The real challenge was how to make sure it was separate from other services i.e. it didn't result in circular dependencies by calling a function in the inverters service directly to deliver the data. One of the important design justifications in this implementation was avoiding the poller service being called by the endpoint controller directly.

Before writing a single line of code, I did my research to find out why redis was as fast as it was, how it was able to do a number of different things (also used in cache), and how SSE endpoints worked, and why they differ from websockets.

After this, I wrote an implementation plan, and used it.

What broke and How I fixed:

Here are some things that broke:

  • Provision for a sandbox
    Initially, EnergyIQ had no inverter to test this feature on. I had to write a mock-inverter-server that spits data that makes sense periodically. This server was configured to perform its own internal physics, and is a worker that just spits data guessed from the physics on every tick, with daytime and night time awareness. I wrote this, deployed, and created a new inverter brand to be used in development, which I called the SANBOX INVERTER. This also turned out to be central to EnergyIQ, as it was used to support implementation of basically every other feature.

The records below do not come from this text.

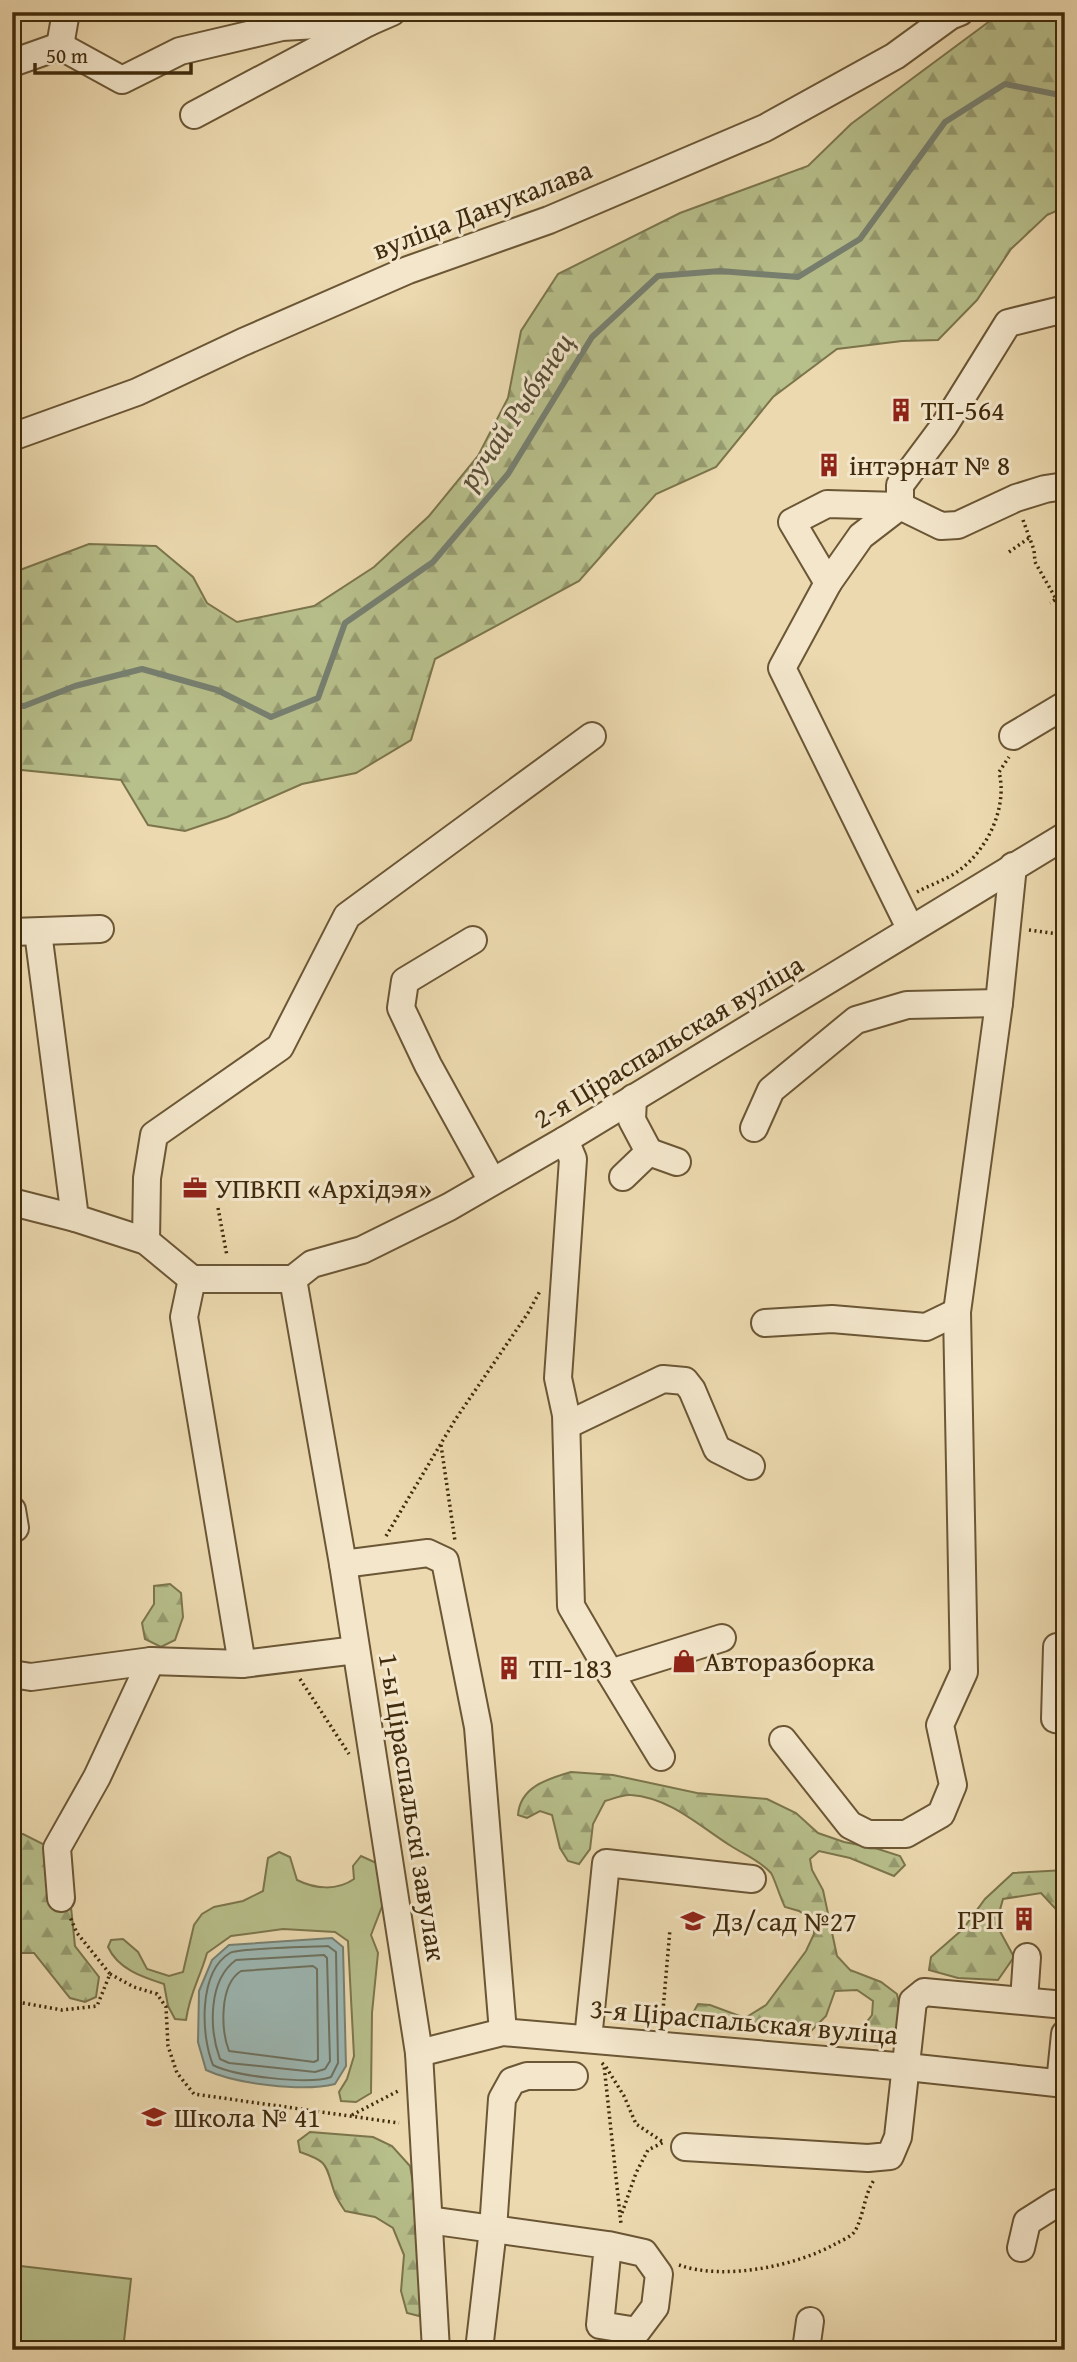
<svg xmlns="http://www.w3.org/2000/svg" width="1077" height="2362" font-family="'Gentium Book Plus',serif">
	<style>
		.grass { fill: #b7bf8b; stroke: #7c754c; stroke-width: 2 }
		.forest { fill: url(#forest-firs); stroke: #7c754c; stroke-width: 2 }
		.water { fill: #9cb8b5; stroke: #778071; stroke-width: 2 }
		.lines { fill: none; stroke-linecap: round; stroke-linejoin: round }
		.shore { stroke: #6e7260; stroke-width: 2 }
		.stream { stroke: #778071; stroke-width: 6 }
		.minor-casing { stroke: #6b5635; stroke-width: 30 }
		.path { stroke: #402b0c; stroke-width: 3.5; stroke-dasharray: 2 3.5; stroke-linecap: butt }
		.minor { stroke: #f3e6cb; stroke-width: 26 }
		.labels { text-anchor: middle; stroke-width: 6; stroke-linejoin: round; paint-order: stroke }
		.street-label { font-size: 28px; fill: #402b0c; stroke: #f3e6cb }
		.poi-label { font-size: 28px; fill: #402b0c; stroke: #f3e6cb; text-anchor: start }
		.water-label { font-size: 30px; font-style: italic; fill: #574e36; stroke: #f3e6cb }
	</style>
	<defs>
		<pattern id="forest-firs" width="22" height="20" patternUnits="userSpaceOnUse" patternTransform="scale(1.75)"><rect width="22" height="20" fill="#b7bf8b"/><path d="M5 1l3.5 6h-7zM16 11l3.5 6h-7z" fill="#969b70"/></pattern>
	</defs>
	<rect width="100%" height="100%" fill="#ecd9af"/>
	<filter id="stains"><feTurbulence type="fractalNoise" baseFrequency=".00286" numOctaves="4"/><feColorMatrix values="0 0 0 0 .2 0 0 0 0 .09 0 0 0 0 .02 0 0 0 .5 -.17"/></filter>
	<radialGradient id="worn" r=".72"><stop offset=".6" stop-color="#630" stop-opacity="0"/><stop offset="1" stop-color="#630" stop-opacity=".3"/></radialGradient>
	<g class="grass">
		<path d="M279,1852L290,1857L297,1880C315,1889 337,1891 354,1879L353,1866L361,1856L383,1866L386,1896L371,1935L378,1953L372,2013L371,2093L356,2102L341,2101L339,2092L347,2079L354,2056L348,1941L335,1932L283,1929L231,1936L207,1953C200,1978 190,1992 186,2020L175,2019L168,2006L164,1984C142,1977 118,1969 108,1947L111,1940L123,1939L138,1952L147,1969L169,1976L183,1972L194,1925L202,1914L214,1907L243,1901L263,1891L268,1858Z"/>
		<path d="M12,2265L131,2279L123,2350H12Z"/>
	</g>
	<g class="forest">
		<path d="M1002,12L1065,13V207L1047,215L1011,249L977,300L938,340L902,341L837,349L773,397L716,467L656,494L579,581L435,659L411,740L356,773L302,784L227,817L185,831L148,825L121,780L12,769V573L89,544L156,546L193,577L207,603L237,622L314,606L374,567L429,516L478,456L508,398L521,331L558,274L680,213L808,166L851,124Z"/>
		<path d="M170,1584L181,1593L183,1617L175,1640L161,1647L145,1639L142,1623L154,1604V1586Z"/>
		<path d="M571,1772L613,1775L697,1793L767,1799L796,1813L818,1833L844,1842L875,1848L900,1856L905,1865L894,1876L850,1858L819,1851L810,1859L812,1870L823,1890L837,1956L850,1970L881,1982L897,1994L902,2018L895,2040L876,2045L860,2039L859,2032L872,2015L873,2001L857,1990L835,1991L826,2016L811,2031L783,2033L699,2024L693,2013L698,2004L710,2005L745,2018L766,2005L806,1951L814,1934L812,1920L799,1911L785,1907C781,1900 774,1877 771,1873C759,1860 745,1855 731,1846C699,1826 671,1798 631,1795C623,1794 613,1799 605,1801L593,1824L590,1849L579,1864L568,1861L560,1848L552,1815L540,1811L527,1818L518,1815C520,1787 547,1779 571,1772Z"/>
		<path d="M12,1834H23L43,1844L67,1868L75,1946L99,1977L96,1997L85,2002L70,1998L34,1953H12Z"/>
		<path d="M1065,1870V1919L1041,1893L1003,1899L996,1924L1014,1957L998,1980L958,1978L929,1970L931,1957L963,1929L985,1899L1013,1873Z"/>
		<path d="M310,2132L373,2137L392,2146L410,2166L420,2223L422,2305L419,2316L407,2313L401,2291L404,2255L393,2228L375,2217L345,2211C341,2205 336,2198 334,2191C325,2164 329,2162 300,2152L298,2141Z"/>
	</g>
	<path class="water" d="M332,1938L343,1947L346,2066L335,2084C303,2092 236,2084 206,2070L198,2042L199,1991L212,1960L229,1945Z"/>
	<g class="lines">
		<g class="shore">
			<path d="M328,1946L336,1952L338,2063L331,2077C309,2085 234,2076 213,2065C201,2036 198,1972 230,1953C239,1948 312,1947 328,1946Z"/>
			<path d="M324,1955L327,1958L330,2061L325,2069L315,2072L229,2063L220,2059C209,2029 208,1980 236,1960Z"/>
			<path d="M313,1966L317,1969L318,2060L314,2062L229,2051C221,2030 219,1985 241,1971Z"/>
		</g>
		<path class="stream" d="M12,705L24,706L75,686L142,669L217,690L271,717L318,698L345,623L433,562L508,474L592,337L658,276L720,271L798,277L860,239L945,122L1005,84L1065,96"/>
		<g class="minor-casing">
			<g id="minor">
				<path d="M60,46L66,12"/>
				<path d="M12,63L60,46L122,80L180,51L282,27L369,22L365,12"/>
				<path d="M194,115L369,22L392,12"/>
				<path d="M12,437L137,392L243,342L408,270L549,220L765,128L895,56L950,16L960,12"/>
				<path d="M828,583L792,522L827,504L900,506V485L944,426L1008,323L1065,309"/>
				<path d="M1013,736L1065,705"/>
				<path d="M910,928L782,668L828,583L861,536L900,506L941,526L958,525L1016,498L1045,489L1065,486"/>
				<path d="M12,932L100,929"/>
				<path d="M38,932L75,1218L146,1241L192,1279H293"/>
				<path d="M473,940L405,981L401,1008L428,1065L492,1181"/>
				<path d="M754,1128L771,1090L856,1020L907,1005L999,1003"/>
				<path d="M565,1140L573,1159L558,1378L566,1415L571,1606L610,1673L722,1638"/>
				<path d="M649,1152L677,1162"/>
				<path d="M623,1177L649,1152L632,1120L633,1098"/>
				<path d="M12,1202L75,1218"/>
				<path d="M146,1241L147,1178L154,1135L280,1047L347,916L592,736"/>
				<path d="M192,1279L184,1317L242,1664"/>
				<path d="M293,1279L343,1564L419,2053L436,2350"/>
				<path d="M293,1279L312,1264L362,1250L449,1207L565,1140L1065,836"/>
				<path d="M765,1323L832,1319L926,1327L957,1312"/>
				<path d="M567,1425L663,1379L685,1381L692,1390L717,1449L751,1466"/>
				<path d="M12,1510L15,1528H12"/>
				<path d="M343,1564L428,1553L445,1561L478,1727L503,2032"/>
				<path d="M1057,1647L1055,1719L1065,1721"/>
				<path d="M610,1673L661,1757"/>
				<path d="M12,1674L31,1677L151,1661L242,1664L356,1650"/>
				<path d="M783,1740L850,1825L868,1834H906L941,1814L953,1785L940,1725L964,1672L957,1312L999,1003L1013,866"/>
				<path d="M61,1898L57,1848L97,1777L151,1661"/>
				<path d="M1024,2000L1027,1957"/>
				<path d="M588,2039L606,1863L752,1879"/>
				<path d="M419,2053L503,2032L907,2067L1065,2084"/>
				<path d="M1060,2083L1065,2034"/>
				<path d="M685,2147L868,2158L890,2156L898,2137L913,2001L924,1992L1065,2005"/>
				<path d="M429,2220L608,2245L600,2325L637,2331L655,2307L659,2274L644,2253L608,2245"/>
				<path d="M1021,2248L1027,2222L1057,2203L1065,2201"/>
				<path d="M479,2350L493,2229L502,2099L512,2081L527,2076H574"/>
				<path d="M806,2350L810,2321"/>
			</g>
		</g>
		<g class="path">
			<path d="M1023,520L1034,550L1035,562L1056,599L1050,603"/>
			<path d="M1009,552L1029,538"/>
			<path d="M917,892C930,885 945,880 957,872C987,851 1008,808 999,772L1009,757"/>
			<path d="M1029,930L1065,935"/>
			<path d="M218,1208L227,1256"/>
			<path d="M441,1445L455,1541"/>
			<path d="M386,1536L455,1420L528,1313L540,1291"/>
			<path d="M300,1679L349,1754"/>
			<path d="M110,1974L134,1987L157,1994L166,2007L168,2046L177,2073L194,2094L399,2123"/>
			<path d="M12,2001L62,2010L97,2006L110,1974L77,1933L70,1917"/>
			<path d="M662,2022L670,1929"/>
			<path d="M602,2063L604,2065L621,2224"/>
			<path d="M606,2067L624,2096L636,2124L663,2142"/>
			<path d="M352,2115L398,2091"/>
			<path d="M622,2213L636,2173L648,2150L664,2142"/>
			<path d="M679,2265C724,2281 797,2266 837,2243C843,2240 852,2236 855,2231C864,2215 864,2195 874,2180"/>
		</g>
		<use href="#minor" class="minor"/>
	</g>
	<defs>
		<g id="building-bare" transform="scale(1.89)"><path d="M-4-6H4V6H1V3H-1V6H-4ZM-2.5-4.3h1.7v1.8h-1.7ZM.8-4.3h1.7v1.8H.8ZM-2.5-1h1.7V.8h-1.7ZM.8-1h1.7V.8H.8Z" fill="#8f2418" stroke="#f3e6cb" stroke-width="2.5" paint-order="stroke"/></g>
		<g id="office-bare" transform="scale(1.89)"><path d="M-6-3h4V-5.5h4V-3h4V5H-6ZM-1-4.5V-3h2v-1.5ZM-6 0V1H6V0Z" fill="#8f2418" stroke="#f3e6cb" stroke-width="2.5" paint-order="stroke"/></g>
		<g id="shop-bare" transform="scale(1.89)"><path d="M-5-2.5h2.3a2.7 3.5 0 0 1 5.4 0H5L5.5 6h-11ZM-1.5-2.5h3a1.5 2.3 0 0 0-3 0Z" fill="#8f2418" stroke="#f3e6cb" stroke-width="2.5" paint-order="stroke"/></g>
		<g id="school-bare" transform="scale(1.89)"><path d="M0-5L7-2L0 1L-7-2ZM-4 1L0 2.5L4 1V4Q0 6-4 4Z" fill="#8f2418" stroke="#f3e6cb" stroke-width="2.5" paint-order="stroke"/></g>
	</defs>
	<g fill-rule="evenodd">
		<use href="#building-bare" x="901" y="410"/>
		<use href="#building-bare" x="829" y="465"/>
		<use href="#office-bare" x="195" y="1188"/>
		<use href="#shop-bare" x="684" y="1661"/>
		<use href="#building-bare" x="509" y="1668"/>
		<use href="#building-bare" x="1024" y="1919"/>
		<use href="#school-bare" x="693" y="1921"/>
		<use href="#school-bare" x="154" y="2117"/>
	</g>
	<g class="labels">
		<g class="street-label">
			<text transform="translate(482 209) rotate(-21)" y="10">вуліца Данукалава</text>
			<text transform="translate(668 1041) rotate(-31)" y="10">2-я Ціраспальская вуліца</text>
			<text transform="translate(413 1807) rotate(81)" y="10">1-ы Ціраспальскі завулак</text>
			<text transform="translate(744 2021) rotate(5)" y="10">3-я Ціраспальская вуліца</text>
		</g>
		<g class="poi-label">
			<text x="921" y="420">ТП-564</text>
			<text x="849" y="475">інтэрнат № 8</text>
			<text x="215" y="1198">УПВКП «Архідэя»</text>
			<text x="704" y="1671">Авторазборка</text>
			<text x="529" y="1678">ТП-183</text>
			<text x="1004" y="1929" text-anchor="end">ГРП</text>
			<text x="713" y="1931">Дз/сад №27</text>
			<text x="174" y="2127">Школа № 41</text>
		</g>
		<g class="water-label">
			<text transform="translate(516 411) rotate(-56)" y="10">ручай Рыбянец</text>
		</g>
	</g>
	<rect width="1077" height="2362" fill="none" stroke="#ecd9af" stroke-width="42"/>
	<rect x="14" y="14" width="1049" height="2334" fill="none" stroke="#402b0c" stroke-width="3.5"/>
	<rect x="21" y="21" width="1035" height="2320" fill="none" stroke="#402b0c" stroke-width="2"/>
	<path d="M35 63v10h156v-10" fill="none" stroke="#402b0c" stroke-width="3.5"/>
	<text x="46" y="63" font-size="21" fill="#402b0c" stroke="#f3e6cb" stroke-width="5" paint-order="stroke">50 m</text>
	<rect width="100%" height="100%" filter="url(#stains)"/>
	<rect width="100%" height="100%" fill="url(#worn)"/>
</svg>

  • The device type assumption
    I hardcoded deviceType: 'min' in the Growatt adapter. When I tested against a real inverter, it returned empty arrays for min, inv, sph, and max. The fix was discovering the device was type: 2 (storage) and switching to deviceType: storage, and later making device type dynamic, stored at onboarding from the device list response rather than hardcoded.

  • Content-Type for the Growatt v4 endpoint
    The initial adapter was sending JSON. The Growatt v4 queryLastData endpoint requires application/x-www-form-urlencoded. The fix was switching to URLSearchParams and setting the correct Content-Type header.

  • Field name mismatches from the TRD
    The TRD documented bmsSOC - the actual API returned bdc1Soc and bmsSoc as separate fields depending on the device type. The storage response used completely different field names (capacity for SoC instead of bmsSOC, vBat instead of bdc1Vbat). The fix was mapping the storage-specific fields correctly.

What I Took Away From It:

From this task:

  • I learned how Redis works, and how it uses the RAM for data storage, for speed.
  • It was my first implementation ever of a lasting connection between client and server, so I got to understand practically how server-sent events work.
  • I learned alternatives that can be used in other cases. I had heard about Kafka for streaming. While it was not a direct solution to this, it was worth learning how and where it is used.

Why I Picked This:

I picked this because it is still my proudest contribution to the team, not because it is a very big thing, but because it enhanced EnergyIQ a lot. Many other services now use pattern pubsub (listen for updates on patterned channels) to perform their functions, without need to poll the DB. It became a backbone for the entire app, since the app is centered around getting and using solar inverter data from the brand APIs.

It is something worth being proud of.

CONCLUSION

In conclusion, I wrote my first Express server in HNG, coming with the intention of learning how systems work, and understanding Systems Design. It is not a destination, but I can proudly say I am moving fast and effectively on that journey, as a result of the well thought-through tasks that have been given in this HNG cohort. I am proud of myself.